Work item = Could you copy exactly the lines from the one containing "充電式バッテリーが2本付属しているため長時間遊ぶことができ" through the last line of the records below, and nothing else?
══════
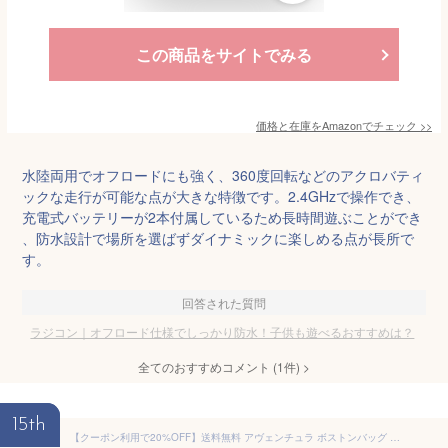
この商品をサイトでみる
価格と在庫を
Amazon
でチェック
>>
水陸両用でオフロードにも強く、360度回転などのアクロバティ
ックな走行が可能な点が大きな特徴です。2.4GHzで操作でき、
充電式バッテリーが2本付属しているため長時間遊ぶことができ
、防水設計で場所を選ばずダイナミックに楽しめる点が長所で
す。
回答された質問
ラジコン｜オフロード仕様でしっかり防水！子供も遊べるおすすめは？
全てのおすすめコメント
(
1
件)
>
15th
【クーポン利用で20%OFF】送料無料 アヴェンチュラ ボストンバッグ ジム スクエア 3way ボストン リュック ショルダー 旅行 修学旅行 35L 大容量 撥水 丈夫 黒 女子 男女兼用 中学生 小学生 大人 レディース メンズ トラベル 通勤 通学 ゴルフ スポーツ 防災 ブランド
══════
Exercise answer =
充電式バッテリーが2本付属しているため長時間遊ぶことができ
、防水設計で場所を選ばずダイナミックに楽しめる点が長所で
す。
回答された質問
ラジコン｜オフロード仕様でしっかり防水！子供も遊べるおすすめは？
全てのおすすめコメント
(
1
件)
>
15th
【クーポン利用で20%OFF】送料無料 アヴェンチュラ ボストンバッグ ジム スクエア 3way ボストン リュック ショルダー 旅行 修学旅行 35L 大容量 撥水 丈夫 黒 女子 男女兼用 中学生 小学生 大人 レディース メンズ トラベル 通勤 通学 ゴルフ スポーツ 防災 ブランド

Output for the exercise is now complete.